Reykjanes while ignored by the incoming tourists of Reykjavik, is popular with locals for fishing especially in the main season, precisely for the locations like Sandgerði. Other towns like it are also in existence in Reykjanes like Reykjanesbaer, which is the largest town on the peninsula. Other towns include Grindavik, Sandgerdi, Vogar, Hafnir, and Gardur, all of which based on fishing. Even their tourist industries mostly cater to the incoming local and international fishermen.
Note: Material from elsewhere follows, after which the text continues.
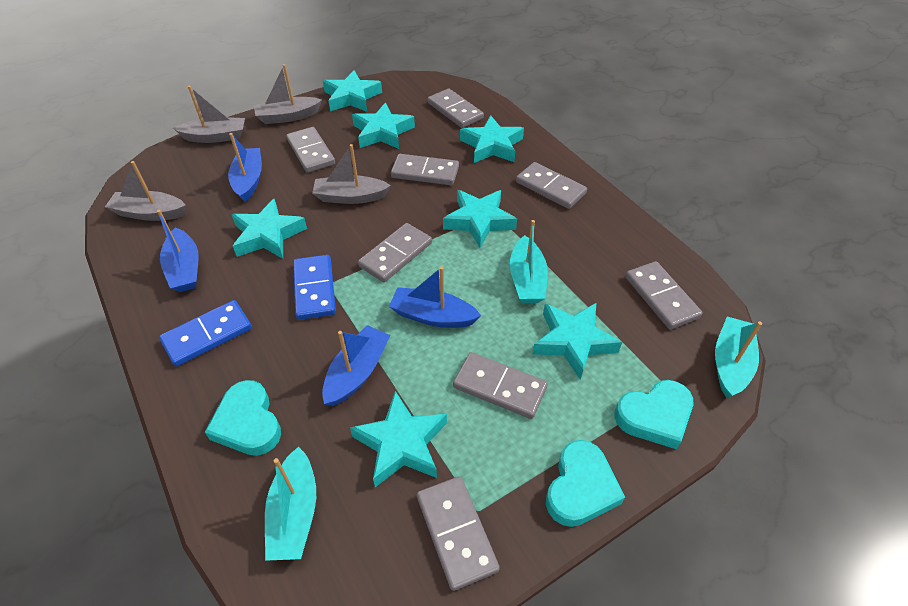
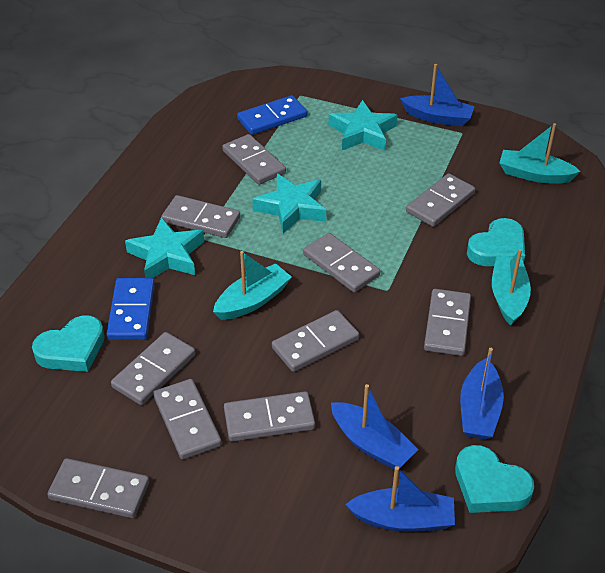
grey boat: [105,161,186,221] [173,86,245,143] [254,64,322,124] [312,144,391,204] = 4 -> none = 0
grey domino: [286,127,335,173] [358,223,432,282] [391,154,459,185] [417,476,500,591] [428,89,484,128] [453,352,548,419] [516,162,587,209] [625,261,703,329] = 8 -> [47,458,149,518] [111,332,195,405] [153,379,222,459] [162,195,240,238] [222,134,286,185] [224,391,315,442] [272,310,359,372] [303,233,380,292] [406,173,475,227] [424,289,471,356] = 10
turquoise star: [232,199,307,259] [323,70,382,112] [350,391,447,487] [352,103,415,149] [443,190,517,248] [460,115,524,163] [533,303,622,380] = 7 -> [125,217,204,278] [252,174,326,234] [328,100,397,151] = 3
Farmers of Iceland through the years:
In the beginning of Iceland as a country, Norsemen like the Vikings were mostly pastoral individuals. These individuals brought along their cattle, sheep and other livestock along with during the settlements of Iceland in the 9th century. They also brought along the farming traditions with them. As mentioned before the farming used to be the main occupation of Iceland since the 9th Century but began to decline in the 1930s.
During the decline farmers who survived the fall, clung to their farms more than their lives even at times of unprofitability. Many innovated their farming techniques through processes like farming in the greenhouses. Most of the farmers in Iceland now are farming through greenhouses with the help of geothermal conditions of Iceland.